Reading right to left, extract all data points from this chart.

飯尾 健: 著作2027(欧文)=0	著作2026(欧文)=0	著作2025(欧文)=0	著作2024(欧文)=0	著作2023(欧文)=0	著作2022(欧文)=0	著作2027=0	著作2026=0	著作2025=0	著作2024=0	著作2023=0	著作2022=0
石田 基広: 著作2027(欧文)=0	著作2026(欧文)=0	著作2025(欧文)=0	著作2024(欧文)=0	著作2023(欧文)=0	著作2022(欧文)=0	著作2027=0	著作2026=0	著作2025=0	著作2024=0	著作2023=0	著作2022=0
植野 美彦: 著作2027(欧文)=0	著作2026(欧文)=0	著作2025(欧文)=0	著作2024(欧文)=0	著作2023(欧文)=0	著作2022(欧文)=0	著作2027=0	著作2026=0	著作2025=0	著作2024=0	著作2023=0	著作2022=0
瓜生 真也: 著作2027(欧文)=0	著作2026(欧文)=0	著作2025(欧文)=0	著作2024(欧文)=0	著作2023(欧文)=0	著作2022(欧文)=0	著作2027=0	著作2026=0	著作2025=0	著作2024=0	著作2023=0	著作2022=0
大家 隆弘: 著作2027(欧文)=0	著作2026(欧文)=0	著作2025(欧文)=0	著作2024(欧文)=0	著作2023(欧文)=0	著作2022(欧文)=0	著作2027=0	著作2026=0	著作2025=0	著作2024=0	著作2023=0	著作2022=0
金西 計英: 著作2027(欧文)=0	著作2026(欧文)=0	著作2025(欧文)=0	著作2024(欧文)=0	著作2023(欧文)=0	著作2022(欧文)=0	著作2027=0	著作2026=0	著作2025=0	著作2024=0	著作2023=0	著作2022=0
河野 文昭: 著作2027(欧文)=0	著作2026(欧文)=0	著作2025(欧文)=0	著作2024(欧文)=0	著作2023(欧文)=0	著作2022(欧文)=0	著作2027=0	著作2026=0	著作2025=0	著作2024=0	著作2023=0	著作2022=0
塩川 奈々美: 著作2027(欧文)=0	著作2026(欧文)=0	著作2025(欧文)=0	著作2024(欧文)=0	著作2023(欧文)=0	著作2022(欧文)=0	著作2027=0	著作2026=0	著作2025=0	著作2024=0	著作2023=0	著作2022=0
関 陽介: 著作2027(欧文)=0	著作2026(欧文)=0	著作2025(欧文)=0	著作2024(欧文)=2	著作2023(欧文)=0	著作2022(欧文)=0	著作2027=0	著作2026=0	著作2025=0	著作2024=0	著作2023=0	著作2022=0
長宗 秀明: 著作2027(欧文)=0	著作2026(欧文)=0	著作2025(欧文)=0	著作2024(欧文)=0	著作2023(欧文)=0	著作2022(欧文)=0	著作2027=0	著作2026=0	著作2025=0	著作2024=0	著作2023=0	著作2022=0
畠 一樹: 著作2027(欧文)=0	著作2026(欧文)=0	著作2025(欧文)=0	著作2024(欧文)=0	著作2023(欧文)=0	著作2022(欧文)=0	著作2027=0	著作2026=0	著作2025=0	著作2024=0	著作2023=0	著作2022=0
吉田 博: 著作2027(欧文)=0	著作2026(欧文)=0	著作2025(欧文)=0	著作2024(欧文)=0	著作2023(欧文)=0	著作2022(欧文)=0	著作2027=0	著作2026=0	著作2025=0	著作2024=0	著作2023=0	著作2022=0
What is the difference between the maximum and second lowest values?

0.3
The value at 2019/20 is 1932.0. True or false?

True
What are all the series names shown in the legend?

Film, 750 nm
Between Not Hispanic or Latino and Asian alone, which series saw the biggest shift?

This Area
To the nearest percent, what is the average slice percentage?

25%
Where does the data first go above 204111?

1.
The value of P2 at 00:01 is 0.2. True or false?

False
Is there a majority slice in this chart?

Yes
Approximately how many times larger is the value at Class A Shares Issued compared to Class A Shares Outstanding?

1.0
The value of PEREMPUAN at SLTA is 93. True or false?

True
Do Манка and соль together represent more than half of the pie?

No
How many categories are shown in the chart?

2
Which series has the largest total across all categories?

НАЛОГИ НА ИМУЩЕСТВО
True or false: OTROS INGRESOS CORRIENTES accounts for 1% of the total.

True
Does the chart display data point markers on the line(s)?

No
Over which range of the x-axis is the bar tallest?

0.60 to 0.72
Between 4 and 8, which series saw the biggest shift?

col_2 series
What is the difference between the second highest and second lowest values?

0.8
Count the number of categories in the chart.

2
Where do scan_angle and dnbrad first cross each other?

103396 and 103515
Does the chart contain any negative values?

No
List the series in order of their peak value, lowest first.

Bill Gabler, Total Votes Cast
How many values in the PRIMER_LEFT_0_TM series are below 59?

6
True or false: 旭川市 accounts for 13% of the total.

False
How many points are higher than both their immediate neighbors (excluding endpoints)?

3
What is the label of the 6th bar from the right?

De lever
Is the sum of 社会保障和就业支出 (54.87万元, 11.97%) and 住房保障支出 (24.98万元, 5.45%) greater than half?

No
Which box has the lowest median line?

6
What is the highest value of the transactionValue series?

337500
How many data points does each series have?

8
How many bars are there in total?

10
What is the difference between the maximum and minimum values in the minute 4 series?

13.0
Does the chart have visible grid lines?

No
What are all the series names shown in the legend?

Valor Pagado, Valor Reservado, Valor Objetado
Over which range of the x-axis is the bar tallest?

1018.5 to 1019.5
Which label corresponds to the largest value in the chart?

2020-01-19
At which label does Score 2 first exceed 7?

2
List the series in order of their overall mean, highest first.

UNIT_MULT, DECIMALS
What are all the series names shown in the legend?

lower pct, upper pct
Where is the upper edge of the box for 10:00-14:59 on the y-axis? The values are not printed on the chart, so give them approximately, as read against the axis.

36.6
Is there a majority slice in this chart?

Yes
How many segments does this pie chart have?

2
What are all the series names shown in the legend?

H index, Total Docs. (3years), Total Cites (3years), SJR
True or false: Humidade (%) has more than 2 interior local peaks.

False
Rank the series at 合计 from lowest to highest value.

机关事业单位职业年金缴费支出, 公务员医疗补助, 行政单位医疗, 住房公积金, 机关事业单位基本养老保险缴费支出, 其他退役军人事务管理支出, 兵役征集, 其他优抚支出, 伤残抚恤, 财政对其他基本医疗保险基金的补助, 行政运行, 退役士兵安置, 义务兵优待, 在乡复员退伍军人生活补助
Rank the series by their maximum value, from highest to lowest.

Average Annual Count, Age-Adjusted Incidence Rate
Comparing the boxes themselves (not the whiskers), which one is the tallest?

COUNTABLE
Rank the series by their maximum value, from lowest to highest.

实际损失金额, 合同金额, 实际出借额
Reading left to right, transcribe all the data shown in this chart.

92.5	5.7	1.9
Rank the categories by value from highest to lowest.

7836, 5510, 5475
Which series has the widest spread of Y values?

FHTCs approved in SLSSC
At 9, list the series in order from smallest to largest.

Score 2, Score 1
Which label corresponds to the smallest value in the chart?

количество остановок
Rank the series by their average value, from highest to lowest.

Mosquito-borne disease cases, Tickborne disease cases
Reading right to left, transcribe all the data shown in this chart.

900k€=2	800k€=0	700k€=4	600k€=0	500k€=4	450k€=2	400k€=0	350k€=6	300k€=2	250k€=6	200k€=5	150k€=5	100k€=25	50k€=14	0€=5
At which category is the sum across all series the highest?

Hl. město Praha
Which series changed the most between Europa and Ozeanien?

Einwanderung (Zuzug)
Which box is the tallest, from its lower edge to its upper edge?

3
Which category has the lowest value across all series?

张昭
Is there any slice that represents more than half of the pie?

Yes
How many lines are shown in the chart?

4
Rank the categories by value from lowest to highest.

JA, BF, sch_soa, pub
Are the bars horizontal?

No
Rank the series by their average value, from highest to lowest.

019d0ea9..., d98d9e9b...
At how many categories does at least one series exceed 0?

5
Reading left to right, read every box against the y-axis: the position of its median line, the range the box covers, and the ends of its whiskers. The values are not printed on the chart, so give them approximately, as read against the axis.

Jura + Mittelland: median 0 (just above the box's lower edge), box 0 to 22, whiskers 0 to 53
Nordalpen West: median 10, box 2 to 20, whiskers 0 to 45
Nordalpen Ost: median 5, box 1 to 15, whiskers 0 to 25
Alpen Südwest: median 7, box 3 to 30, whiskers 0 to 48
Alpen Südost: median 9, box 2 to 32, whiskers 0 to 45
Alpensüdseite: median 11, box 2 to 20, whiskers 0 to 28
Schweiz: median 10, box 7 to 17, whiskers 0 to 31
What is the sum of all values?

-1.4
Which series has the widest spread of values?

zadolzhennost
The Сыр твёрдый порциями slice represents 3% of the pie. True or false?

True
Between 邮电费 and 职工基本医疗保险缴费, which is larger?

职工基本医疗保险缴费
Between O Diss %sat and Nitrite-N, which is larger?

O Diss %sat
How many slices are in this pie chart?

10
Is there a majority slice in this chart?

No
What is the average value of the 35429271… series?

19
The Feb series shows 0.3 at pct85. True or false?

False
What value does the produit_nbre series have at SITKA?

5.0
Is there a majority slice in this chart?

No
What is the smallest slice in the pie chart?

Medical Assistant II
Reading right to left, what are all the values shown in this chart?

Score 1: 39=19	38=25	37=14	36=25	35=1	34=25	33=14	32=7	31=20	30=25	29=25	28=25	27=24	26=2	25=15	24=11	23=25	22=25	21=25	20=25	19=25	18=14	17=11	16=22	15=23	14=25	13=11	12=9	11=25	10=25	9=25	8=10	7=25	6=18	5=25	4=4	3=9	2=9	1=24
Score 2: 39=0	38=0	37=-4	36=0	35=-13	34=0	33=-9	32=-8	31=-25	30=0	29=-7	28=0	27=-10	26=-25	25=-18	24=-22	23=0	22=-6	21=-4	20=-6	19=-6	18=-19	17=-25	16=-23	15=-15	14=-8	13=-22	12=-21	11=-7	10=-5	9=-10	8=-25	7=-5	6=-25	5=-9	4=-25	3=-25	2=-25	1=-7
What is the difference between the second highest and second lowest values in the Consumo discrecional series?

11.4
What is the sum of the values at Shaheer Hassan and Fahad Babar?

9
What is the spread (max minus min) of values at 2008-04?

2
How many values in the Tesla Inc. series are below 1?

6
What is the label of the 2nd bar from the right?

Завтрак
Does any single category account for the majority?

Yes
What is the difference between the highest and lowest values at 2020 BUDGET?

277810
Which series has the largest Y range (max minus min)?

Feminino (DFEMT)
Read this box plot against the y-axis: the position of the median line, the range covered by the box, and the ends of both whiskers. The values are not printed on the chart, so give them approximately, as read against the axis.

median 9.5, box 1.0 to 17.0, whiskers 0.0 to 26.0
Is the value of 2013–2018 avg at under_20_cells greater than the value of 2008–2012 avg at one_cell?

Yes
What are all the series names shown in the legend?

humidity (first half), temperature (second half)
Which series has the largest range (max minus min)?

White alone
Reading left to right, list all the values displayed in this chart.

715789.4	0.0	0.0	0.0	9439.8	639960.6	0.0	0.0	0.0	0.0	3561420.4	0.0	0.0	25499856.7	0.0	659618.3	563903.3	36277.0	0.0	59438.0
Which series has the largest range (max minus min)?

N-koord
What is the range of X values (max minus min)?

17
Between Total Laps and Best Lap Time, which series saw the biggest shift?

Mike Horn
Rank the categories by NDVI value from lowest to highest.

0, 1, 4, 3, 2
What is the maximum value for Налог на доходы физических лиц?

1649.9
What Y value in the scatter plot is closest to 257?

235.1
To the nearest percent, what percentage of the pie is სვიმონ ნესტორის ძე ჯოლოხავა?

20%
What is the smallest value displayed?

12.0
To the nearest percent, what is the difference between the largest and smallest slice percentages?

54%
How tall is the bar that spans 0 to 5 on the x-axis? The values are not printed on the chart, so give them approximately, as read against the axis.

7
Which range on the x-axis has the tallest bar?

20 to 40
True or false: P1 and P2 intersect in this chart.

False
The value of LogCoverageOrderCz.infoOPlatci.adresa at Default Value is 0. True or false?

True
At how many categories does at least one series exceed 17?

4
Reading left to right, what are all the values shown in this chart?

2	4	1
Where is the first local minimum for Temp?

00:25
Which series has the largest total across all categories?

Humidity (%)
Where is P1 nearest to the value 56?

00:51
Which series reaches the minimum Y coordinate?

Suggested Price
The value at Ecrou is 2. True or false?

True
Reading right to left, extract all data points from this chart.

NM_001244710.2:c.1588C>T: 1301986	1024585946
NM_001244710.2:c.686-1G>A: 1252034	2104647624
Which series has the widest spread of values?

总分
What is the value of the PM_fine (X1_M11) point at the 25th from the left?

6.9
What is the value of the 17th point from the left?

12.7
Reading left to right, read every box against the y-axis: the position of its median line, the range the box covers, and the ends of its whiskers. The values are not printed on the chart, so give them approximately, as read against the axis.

● **WHAT YOU SHOULD DO**
Put the lines starting at the one that contains "zadolzhennost" and ending at the one that contains "Reading right to left, what" into a Markdown table. Use two columns, Row for the row number and Text for the line, and leave out blank lines.

● **COMPLETED TASK**
| Row | Text |
|---|---|
| 1 | zadolzhennost |
| 2 | The Сыр твёрдый порциями slice represents 3% of the pie. True or false? |
| 3 | True |
| 4 | Between 邮电费 and 职工基本医疗保险缴费, which is larger? |
| 5 | 职工基本医疗保险缴费 |
| 6 | Between O Diss %sat and Nitrite-N, which is larger? |
| 7 | O Diss %sat |
| 8 | How many slices are in this pie chart? |
| 9 | 10 |
| 10 | Is there a majority slice in this chart? |
| 11 | No |
| 12 | What is the average value of the 35429271… series? |
| 13 | 19 |
| 14 | The Feb series shows 0.3 at pct85. True or false? |
| 15 | False |
| 16 | What value does the produit_nbre series have at SITKA? |
| 17 | 5.0 |
| 18 | Is there a majority slice in this chart? |
| 19 | No |
| 20 | What is the smallest slice in the pie chart? |
| 21 | Medical Assistant II |
| 22 | Reading right to left, what are all the values shown in this chart? |